No.312 政府案は、過労死防止にならない
2月14日、政府の「働き方改革実現会議」が開かれ、そこで政府が示した案では、残業時間を原則月45時間などと定めるものの、「特例」として労使協定(36協定)を結べば、繁忙期にはこれを超えてもよく、残業時間を年720時間(月平均60時間)まで認めるとしている。
しかし、これでは全く過労死の防止にならないし、刑事罰を科すことは極めて困難である。
例えば、次のような例を考えてみよう。
Y社では、繁忙期には年間720時間まで残業させてもよいとする労使協定を結んでいた。Aさんは、ある年の1月から、次のような時間外労働をした。1月 80時間
2月 75時間(1月からの累計155時間)
3月 80時間(1月からの累計235時間)
4月 75時間(1月からの累計310時間)(9月からの逆累計465時間、6か月平均77.5時間)
5月 80時間(1月からの累計390時間)(9月からの逆累計390時間、5か月平均78時間)
6月 75時間(1月からの累計465時間)(9月からの逆累計310時間、4か月平均77.5時間)
7月 80時間(1月からの累計545時間)(9月から逆累計235時間、3か月平均78.3時間))
8月 60時間(1月からの累計605時間)(9月からの逆累計155時間、2か月平均77.5時間)
9月 95時間(1月からの累計700時間)
9月30日、疲労困憊で帰宅したAさんは、翌朝未明、急性心筋梗塞を発症して死亡した。
このケースでは、Aさんの時間外労働時間は、①発症1か月前は100時間に至らず(95時間にとどまる)、②発症前2か月前から6か月前まで順次平均しても80時間に達しないため、現行の過労死認定基準を満たさない。そして、③時間外労働時間の累計が年間720時間に達する前(700時間)で死亡したため、刑事罰も受けないということになるのである。

仮にAさんが、9月にあと5時間時間外労働をしていたら①の「発症1か月前100時間」の基準を満たしたことになるし、7月にあと5時間、又は6月と5月であと10時間の時間時間外労働をしていたら②の「発症前2か月から6か月で平均80時間」基準を満たしたことになる。そして、10月に入ってあと20時間働いていたら、累計時間外労働時間が、刑事罰を受ける年720時間を超えたことになる。
上記のうち労災認定に関する部分は現在も同じであり、このような不都合な例は実際に数多くあるが、これを法律をもって正当化することになる。
また、刑事罰に関する部分(年間720時間を超えると処罰する)は、今回初めての導入となるが、刑罰法規の運用は厳密になされなければならないから、「Aさんが持ちこたえてあと20時間時間外労働をしていたら有罪となるが、その前に倒れたから無罪」となるのは当然ということになる。
このような結果をもたらす政府案が、過労死防止に役立つとは到底思えない。かえって、「100時間、80時間ギリギリまで働かせても問題ない」というお墨付きを与え、また、今でさえまともに行われていない労働時間の管理・把握を、いっそう杜撰にした方が得だということにならざるを得ない。
国に過労死防止の責務を負わせた「過労死等防止対策推進法」のもとで、このような、いわば「過労死推進法案」が認められてよいはずはない。
【2月18日追記】
2月17日の衆議院予算委員会で、大西健介議員が、私のこの設例を取り上げて安倍首相に質問をした。

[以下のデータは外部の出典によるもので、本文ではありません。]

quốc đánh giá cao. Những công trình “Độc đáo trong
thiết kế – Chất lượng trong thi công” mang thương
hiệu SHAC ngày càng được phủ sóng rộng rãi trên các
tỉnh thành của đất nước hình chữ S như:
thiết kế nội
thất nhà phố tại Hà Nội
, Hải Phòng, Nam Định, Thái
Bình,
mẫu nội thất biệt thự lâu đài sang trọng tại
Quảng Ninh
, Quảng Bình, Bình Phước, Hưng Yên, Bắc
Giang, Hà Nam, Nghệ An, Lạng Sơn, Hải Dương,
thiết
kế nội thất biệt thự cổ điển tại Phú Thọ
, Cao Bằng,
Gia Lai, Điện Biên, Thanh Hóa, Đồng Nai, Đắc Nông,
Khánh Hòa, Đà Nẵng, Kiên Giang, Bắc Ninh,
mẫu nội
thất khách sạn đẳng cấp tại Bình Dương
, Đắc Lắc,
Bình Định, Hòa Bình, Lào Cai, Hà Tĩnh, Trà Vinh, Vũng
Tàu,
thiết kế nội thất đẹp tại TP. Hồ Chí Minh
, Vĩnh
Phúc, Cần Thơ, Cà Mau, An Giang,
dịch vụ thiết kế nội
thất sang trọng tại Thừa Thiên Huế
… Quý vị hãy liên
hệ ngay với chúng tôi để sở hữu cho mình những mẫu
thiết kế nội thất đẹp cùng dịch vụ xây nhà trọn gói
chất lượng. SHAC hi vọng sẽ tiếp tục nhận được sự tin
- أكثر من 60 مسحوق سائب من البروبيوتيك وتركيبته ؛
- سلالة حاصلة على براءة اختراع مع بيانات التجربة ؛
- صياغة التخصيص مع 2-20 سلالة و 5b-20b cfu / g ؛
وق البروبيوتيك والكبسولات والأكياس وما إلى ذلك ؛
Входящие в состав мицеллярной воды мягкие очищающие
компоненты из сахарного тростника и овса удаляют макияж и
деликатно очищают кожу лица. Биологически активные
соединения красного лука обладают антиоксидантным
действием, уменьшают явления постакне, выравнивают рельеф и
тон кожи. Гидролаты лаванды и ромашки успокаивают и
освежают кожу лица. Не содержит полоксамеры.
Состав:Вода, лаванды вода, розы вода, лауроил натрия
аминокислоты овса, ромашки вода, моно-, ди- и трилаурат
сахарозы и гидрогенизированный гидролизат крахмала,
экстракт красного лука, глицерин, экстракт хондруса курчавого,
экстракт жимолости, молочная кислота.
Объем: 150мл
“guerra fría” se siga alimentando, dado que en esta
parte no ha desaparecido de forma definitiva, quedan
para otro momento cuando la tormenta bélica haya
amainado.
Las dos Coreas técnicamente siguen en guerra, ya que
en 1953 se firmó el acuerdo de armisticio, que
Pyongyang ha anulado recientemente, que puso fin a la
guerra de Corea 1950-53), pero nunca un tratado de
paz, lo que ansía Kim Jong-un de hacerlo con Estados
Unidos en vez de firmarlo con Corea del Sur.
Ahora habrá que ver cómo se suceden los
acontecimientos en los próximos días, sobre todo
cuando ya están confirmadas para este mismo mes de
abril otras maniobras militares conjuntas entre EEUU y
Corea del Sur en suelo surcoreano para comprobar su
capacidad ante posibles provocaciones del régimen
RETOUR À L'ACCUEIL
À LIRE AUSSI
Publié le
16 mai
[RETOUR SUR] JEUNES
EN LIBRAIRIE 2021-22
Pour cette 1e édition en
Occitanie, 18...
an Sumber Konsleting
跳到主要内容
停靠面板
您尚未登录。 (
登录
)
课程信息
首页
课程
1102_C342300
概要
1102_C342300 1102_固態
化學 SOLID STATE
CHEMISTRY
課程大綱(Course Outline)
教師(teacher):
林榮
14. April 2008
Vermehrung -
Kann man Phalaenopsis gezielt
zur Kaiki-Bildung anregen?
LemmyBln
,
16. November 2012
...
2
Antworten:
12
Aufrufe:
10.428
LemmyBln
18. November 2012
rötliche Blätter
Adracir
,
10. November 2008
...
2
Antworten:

前々日の2月15日に、この私のブログ記事をご覧になった大西議員から、「質問に使わせてほしい」との要望があった。大変光栄なことであり、もちろん了解した。
予算委員会での質疑を録画しておき、見せていただいた。
年間720時間の時間外労働の規制と、1か月100時間、2か月から6か月平均で80時間という過労死ラインを上限にしただけでは、このような過労死事例を防げないのではないかという大西議員の質問に対し、安倍首相の答弁は、「大西委員の設例はいわば架空のものにすぎない」、「時間外労働を延長する特別な事情があるかどうかについては、現場のことをよく知っている労使が決めるので問題ない」といった、逃げの答弁に終始した。
一方で首相は、「働き方改革実現会議で、労使の合意が得られなければ国会に提案しない」という趣旨の答弁もしていた。これは、反対を押し切って決定するつもりはないという反面、「合意が得られないのであれば上限規制の立法自体をやめますが、いいんですか」という脅しともとれた。

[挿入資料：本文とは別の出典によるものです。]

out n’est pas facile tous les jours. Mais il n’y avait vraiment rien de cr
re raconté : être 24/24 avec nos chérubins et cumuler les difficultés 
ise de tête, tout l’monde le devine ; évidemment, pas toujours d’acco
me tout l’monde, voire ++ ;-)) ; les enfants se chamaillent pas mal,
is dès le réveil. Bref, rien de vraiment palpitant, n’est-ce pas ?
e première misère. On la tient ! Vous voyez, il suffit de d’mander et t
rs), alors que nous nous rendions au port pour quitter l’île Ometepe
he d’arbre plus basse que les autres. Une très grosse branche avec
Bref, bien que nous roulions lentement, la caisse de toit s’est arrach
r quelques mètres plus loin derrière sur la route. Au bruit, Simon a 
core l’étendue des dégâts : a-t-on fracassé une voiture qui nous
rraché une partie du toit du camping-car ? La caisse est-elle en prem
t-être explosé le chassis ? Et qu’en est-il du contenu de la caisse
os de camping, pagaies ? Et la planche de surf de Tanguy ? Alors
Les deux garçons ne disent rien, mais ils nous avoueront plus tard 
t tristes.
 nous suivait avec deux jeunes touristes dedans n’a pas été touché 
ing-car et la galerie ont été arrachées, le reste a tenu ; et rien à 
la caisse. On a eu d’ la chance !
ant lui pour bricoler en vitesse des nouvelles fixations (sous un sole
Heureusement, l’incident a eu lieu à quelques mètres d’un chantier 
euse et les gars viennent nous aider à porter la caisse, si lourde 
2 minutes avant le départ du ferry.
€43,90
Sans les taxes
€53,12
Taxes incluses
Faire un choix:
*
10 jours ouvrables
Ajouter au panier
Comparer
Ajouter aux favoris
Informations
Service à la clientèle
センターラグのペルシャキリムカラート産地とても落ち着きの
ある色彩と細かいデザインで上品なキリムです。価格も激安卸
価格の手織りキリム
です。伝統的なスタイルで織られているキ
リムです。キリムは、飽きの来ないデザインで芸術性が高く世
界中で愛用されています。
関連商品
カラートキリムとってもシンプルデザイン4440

私たち過労死事件に取り組む弁護士にとっては、この設例のような事例はしばしば見受けられ、決して机上の空論ではない。にもかかわらず、首相の答弁は、そのような現場の実態を無視するものであり、真に過労死を防止する働き方改革をする意思などないのではないか、という疑いを拭えないものであった。
この設例を使って追及してくださった大西健介議員に、心から感謝したい。